- Also known as: The $25,000 Great Temptation
- Genre: Game Show
- Presented by: Tony Barber (Host); Barbara Rogers (co-host);
- Announcer: Max Rowley
- Country of origin: Australia
- Original language: English

Production
- Production locations: Adelaide, South Australia; Melbourne, Victoria ^{[citation needed]}
- Running time: 30 minutes
- Production company: Grundy Productions

Original release
- Network: Seven Network
- Release: June 1, 1970 – 1974

Related
- Sale of the Century

= Great Temptation =

Australian game show

Great Temptation is an Australian game show, produced by Reg Grundy Productions Pty. Ltd., that aired on the Seven Network from 1970 until 1974. It was hosted by Tony Barber and co-hosted by Barbara Rogers.

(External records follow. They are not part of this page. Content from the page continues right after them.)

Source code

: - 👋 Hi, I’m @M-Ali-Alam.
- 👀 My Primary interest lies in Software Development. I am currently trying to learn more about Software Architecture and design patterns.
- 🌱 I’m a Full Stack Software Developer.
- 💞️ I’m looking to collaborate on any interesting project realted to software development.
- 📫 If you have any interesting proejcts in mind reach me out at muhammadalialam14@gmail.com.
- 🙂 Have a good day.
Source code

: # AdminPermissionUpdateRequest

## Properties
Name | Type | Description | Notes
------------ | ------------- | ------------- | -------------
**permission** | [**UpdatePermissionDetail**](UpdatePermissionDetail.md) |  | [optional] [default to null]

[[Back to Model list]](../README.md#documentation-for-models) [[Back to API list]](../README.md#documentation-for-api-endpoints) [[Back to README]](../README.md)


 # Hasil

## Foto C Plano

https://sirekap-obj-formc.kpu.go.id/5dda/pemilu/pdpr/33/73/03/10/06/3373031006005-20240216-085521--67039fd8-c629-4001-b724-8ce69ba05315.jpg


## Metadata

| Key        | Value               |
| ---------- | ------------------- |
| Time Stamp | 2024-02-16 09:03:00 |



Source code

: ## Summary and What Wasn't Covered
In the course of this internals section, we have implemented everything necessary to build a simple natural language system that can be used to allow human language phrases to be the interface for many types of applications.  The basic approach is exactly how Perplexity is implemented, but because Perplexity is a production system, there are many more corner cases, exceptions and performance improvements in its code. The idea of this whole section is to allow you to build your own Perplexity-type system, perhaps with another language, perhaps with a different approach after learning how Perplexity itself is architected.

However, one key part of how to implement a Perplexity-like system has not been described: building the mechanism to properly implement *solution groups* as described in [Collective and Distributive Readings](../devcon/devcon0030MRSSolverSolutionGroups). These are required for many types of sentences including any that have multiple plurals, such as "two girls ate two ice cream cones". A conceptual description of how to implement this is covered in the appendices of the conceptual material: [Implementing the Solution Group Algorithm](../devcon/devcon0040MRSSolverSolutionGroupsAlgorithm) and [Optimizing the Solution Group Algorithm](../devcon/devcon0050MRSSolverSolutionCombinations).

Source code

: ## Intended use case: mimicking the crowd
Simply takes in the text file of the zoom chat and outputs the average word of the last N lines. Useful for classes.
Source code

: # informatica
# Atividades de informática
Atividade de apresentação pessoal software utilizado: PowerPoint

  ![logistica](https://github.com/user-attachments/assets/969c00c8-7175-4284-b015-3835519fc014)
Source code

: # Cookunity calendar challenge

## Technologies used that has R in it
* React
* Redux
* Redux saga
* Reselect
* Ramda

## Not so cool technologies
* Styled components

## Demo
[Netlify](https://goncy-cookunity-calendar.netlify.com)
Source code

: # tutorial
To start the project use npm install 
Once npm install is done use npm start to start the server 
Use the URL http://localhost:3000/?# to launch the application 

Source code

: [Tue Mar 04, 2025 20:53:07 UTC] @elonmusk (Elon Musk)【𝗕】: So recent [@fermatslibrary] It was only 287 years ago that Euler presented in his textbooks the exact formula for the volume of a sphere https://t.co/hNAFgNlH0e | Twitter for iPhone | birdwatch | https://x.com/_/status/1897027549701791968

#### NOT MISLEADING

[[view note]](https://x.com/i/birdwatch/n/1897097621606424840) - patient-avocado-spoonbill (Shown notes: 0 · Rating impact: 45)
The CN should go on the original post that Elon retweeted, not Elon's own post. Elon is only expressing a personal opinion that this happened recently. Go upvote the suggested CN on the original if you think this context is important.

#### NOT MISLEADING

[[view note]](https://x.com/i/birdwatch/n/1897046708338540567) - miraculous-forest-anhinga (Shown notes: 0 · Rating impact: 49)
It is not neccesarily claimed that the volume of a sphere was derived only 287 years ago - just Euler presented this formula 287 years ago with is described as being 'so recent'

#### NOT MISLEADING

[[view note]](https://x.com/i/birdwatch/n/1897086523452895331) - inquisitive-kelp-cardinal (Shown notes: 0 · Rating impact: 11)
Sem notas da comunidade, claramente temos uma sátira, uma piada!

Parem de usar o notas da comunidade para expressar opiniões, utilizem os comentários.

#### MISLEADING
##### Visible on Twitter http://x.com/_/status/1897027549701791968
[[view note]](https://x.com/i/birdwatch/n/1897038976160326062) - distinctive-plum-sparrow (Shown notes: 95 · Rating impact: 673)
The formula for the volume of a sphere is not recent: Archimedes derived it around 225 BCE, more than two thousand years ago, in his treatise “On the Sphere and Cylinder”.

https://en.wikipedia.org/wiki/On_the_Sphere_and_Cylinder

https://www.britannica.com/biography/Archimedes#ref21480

In addition to the daytime series known simply as (New World) Temptation, a prime time version titled $25,000 Great Temptation premiered on 5 July 1971. It initially aired once a week, but later expanded to airing twice a week in 1972 and five nights a week in 1973 and 1974.

Reg Grundy was inspired by the original Sale of the Century that first aired in the United States in 1969, but he did not gain full rights to produce his own Australian version of Sale until 1980, which ran for 21 years. The similar format of Great Temptation was a quiz with three contestants who gained a dollar amount for each correct answer. At regular times during the show, the leading contestant was able to "buy" a valuable prize for a small nominal amount that was deducted from their score. That prize remained theirs regardless of their success on the show. The winner of each episode was able to return the next day or take a major prize and leave. The major prizes at the end of each show accumulated but were lost if the contestant was beaten on a subsequent show.

For much of its production run Great Temptation, along with Temptation, was filmed at the Mobbs Lane studios of Channel 7 in Sydney. Questions for both shows were written by George Black who had been a very successful contestant, and later a question writer, for Bob Dyer's Pick A Box, which was replaced by Great Temptation in the Monday evening timeslot when Dyer's long running show came to an end in 1971.

Contestants who won all the prizes on Great Temptation included Rona Collings, a doyenne of Australian quiz shows since radio days, and Fran Powell who later served as a question writer and adjudicator for Sale of The Century. Both had earlier appeared on the daytime Temptation show.

According to Barber, a contestant died onstage during the taping of a 1970s episode of Great Temptation. Barber congratulated her on winning the game; she then slumped over and the production staff cleared the studio and called paramedics. That episode was not broadcast.

"No one was very sure at first because she'd actually won the game. I said: 'Congratulations Valerie, you've won!' and she slopped. There was a bit of confusion; we cleared the studio and the doctors were called. I said 'how is she? She seems passed out,' and he said: 'Tony, she's passed on.' It was awful and very upsetting for everyone there."
— Tony Barber

The first jackpot-winning show was photographed by Ron Wormwell. Ron, a semi-professional photographer, was then-husband of Channel 7 Adelaide Publicist, Judy, and often called upon at short notice to capture publicity stills.